# PAGE TEXT:
────────────────────

Fortunately, as an adult, Meyers — a dancer, artist and nightlife events producer — realized that, instead of abandoning one identity in lieu of another, he could create a vibrant space for queer Jews to celebrate both aspects of their identities. 

“I didn’t have an experience [growing up] of being able to bridge my queer and Jewish identities — I just was made to feel like they couldn’t coexist,” Meyers, 32, told the New York Jewish Week.  “I started to have this desire and longing to understand what it meant to be Jewish and bring these two identities together.”

In 2021, the Bushwick, Brooklyn resident developed “Flaminggg,” a queer Jewish nightlife experience that aims to bring Jews of all gender expressions and sexual orientations together to loudly and proudly celebrate their Jewish and queer identities. (The name, Meyers said, stuck around after he threw his first Hanukkah party. “It was easy to affirm: We are a fiery, bright burning bunch whose light, despite it all, is eternal.”)

Flaminggg parties, of which there have been four so far, include DJ sets that incorporate pop music, house music and Jewish music, as well as drag performances, dancing, conversation and Jewish rituals. Next week, Flaminggg will host “Flamingggtaschen,” its second-ever Purim party on March 4, at 3 Dollar Bill, a queer club in East Williamsburg. These days, the winter holiday, when cross-dressing and role-playing are commonly a part of even traditional festivities, is often associated with queer pride and a celebration of coming out, 

“It’s a sensitive thing,” Meyers said. “People who are queer but secular often say, ‘I do not want to be in a Jewish space.’” Some queer Jews had experiences growing up where they didn’t feel like they belonged, while others were unsure of what to expect, he said.  Still others have participated in — and not enjoyed — queer Jewish events that are “not sexy” and felt antiquated, he said.

────────────────────

# DATA SHOWN:
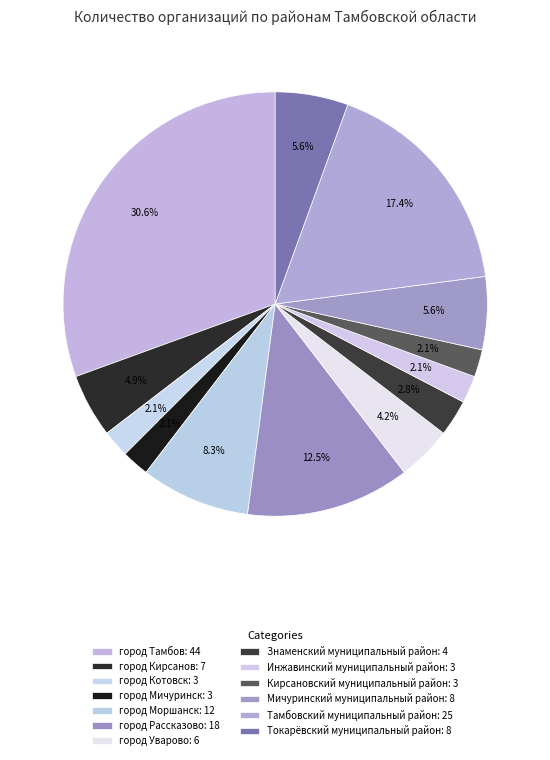

How many slices are in this pie chart?

13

────────────────────

# TASKS TO PERFORM:
1 - Transcribe the Flaminggg article, everything from "Fortunately, as an" down to "of their identities.".
2 - According to the Flaminggg article, at what venue will the second Purim party be held?

# ANSWERS TO THE PROBLEMS:
1 -
Fortunately, as an adult, Meyers — a dancer, artist and nightlife events producer — realized that, instead of abandoning one identity in lieu of another, he could create a vibrant space for queer Jews to celebrate both aspects of their identities.

2 - At 3 Dollar Bill, a queer club in East Williamsburg.